退職後の未払い賃金は年14.6%の遅延利息の支払いが必要になる
最後は、退職後の未払い賃金に適用される利率です。「賃金の支払の確保等に関する法律」の第6条では次のように規定されています。
§賃金の支払の確保等に関する法律
(退職労働者の賃金に係る遅延利息)
第6条 事業主は、その事業を退職した労働者に係る賃金(退職手当を除く。以下この条において同じ。)の全部又は一部をその退職の日(退職の日後に支払期日が到来する賃金にあつては、当該支払期日。以下この条において同じ。)までに支払わなかつた場合には、当該労働者に対し、当該退職の日の翌日からその支払をする日までの期間について、その日数に応じ、当該退職の日の経過後まだ支払われていない賃金の額に年14.6パーセントを超えない範囲内で政令で定める率を乗じて得た金額を遅延利息として支払わなければならない。2 前項の規定は、賃金の支払の遅滞が天災地変その他のやむを得ない事由で厚生労働省令で定めるものによるものである場合には、その事由の存する期間について適用しない。
本条は、退職後の未払い賃金に対する遅延利息(=遅延損害金)の特別規定です。
不履行となっている金銭債務が退職金以外の賃金である場合、退職日の翌日以降は年14.6%で遅延利息を請求することができます。
ただし、賃金の支払期日がもともと退職日より後だった場合は、支払期日の翌日から年14.6%での計算になります。
民法や商法の法定利率に比べてものすごく高い利率ですね。
なお、退職日までは、商法の適用がある場合は年6%、商法の適用がない場合は年5%で遅延損害金を計算します。

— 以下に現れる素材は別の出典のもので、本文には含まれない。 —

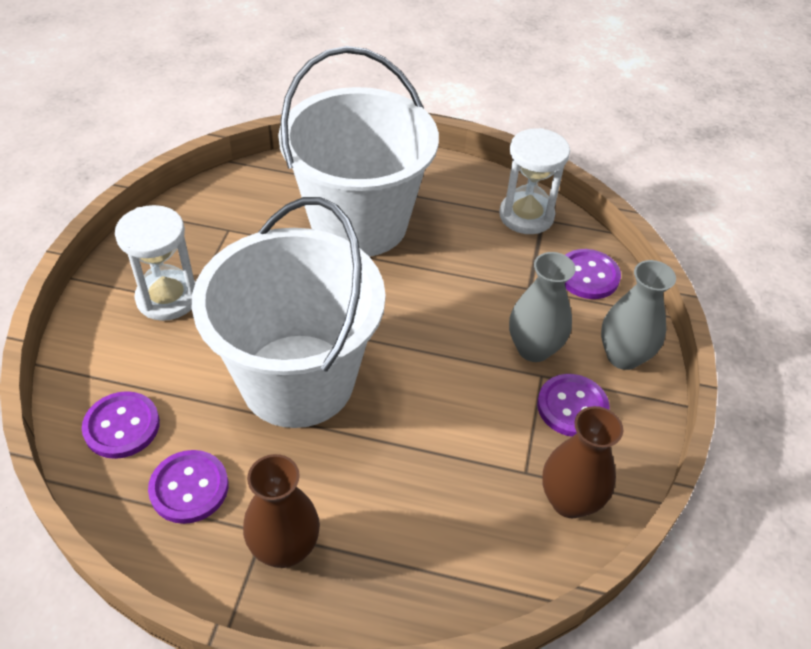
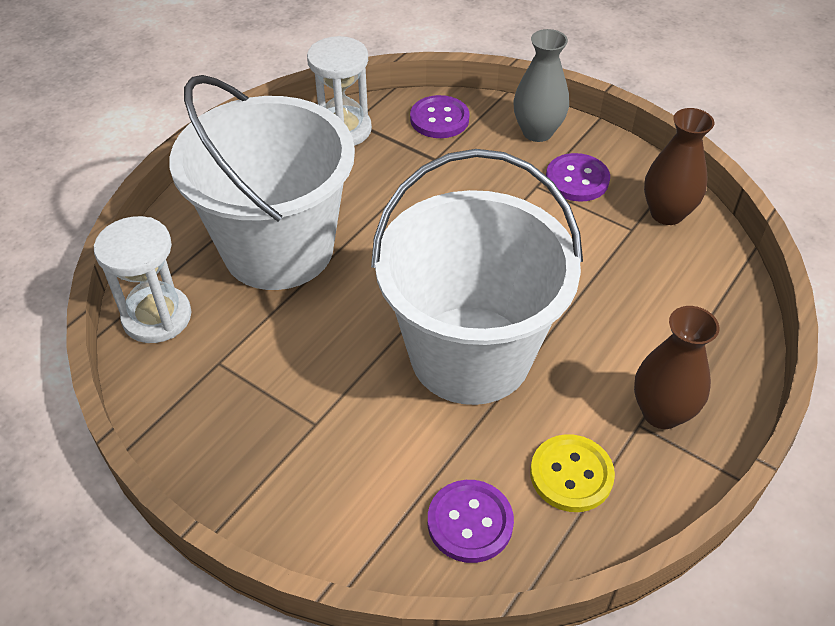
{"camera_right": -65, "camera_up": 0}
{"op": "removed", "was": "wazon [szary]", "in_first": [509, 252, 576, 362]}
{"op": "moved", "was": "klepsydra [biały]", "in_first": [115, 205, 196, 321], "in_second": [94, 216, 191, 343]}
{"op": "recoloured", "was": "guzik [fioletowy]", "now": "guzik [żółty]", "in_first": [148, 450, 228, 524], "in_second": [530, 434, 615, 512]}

民法と商法の法定利率は、それぞれ法定利率のみが規定されていたのに対し、本条では、退職後の未払い賃金に対する遅延利息の支払い義務そのものが規定されているため、民法の損害賠償請求の規定に基づくことなく、この規定だけで遅延利息を請求することができます。
また、民法の遅延損害金の場合と異なり、天災地変その他のやむを得ない事由で賃金の支払いが遅滞となっている場合は、その理由が存在する期間に限り、年14.6%での遅延利息の計算はされません。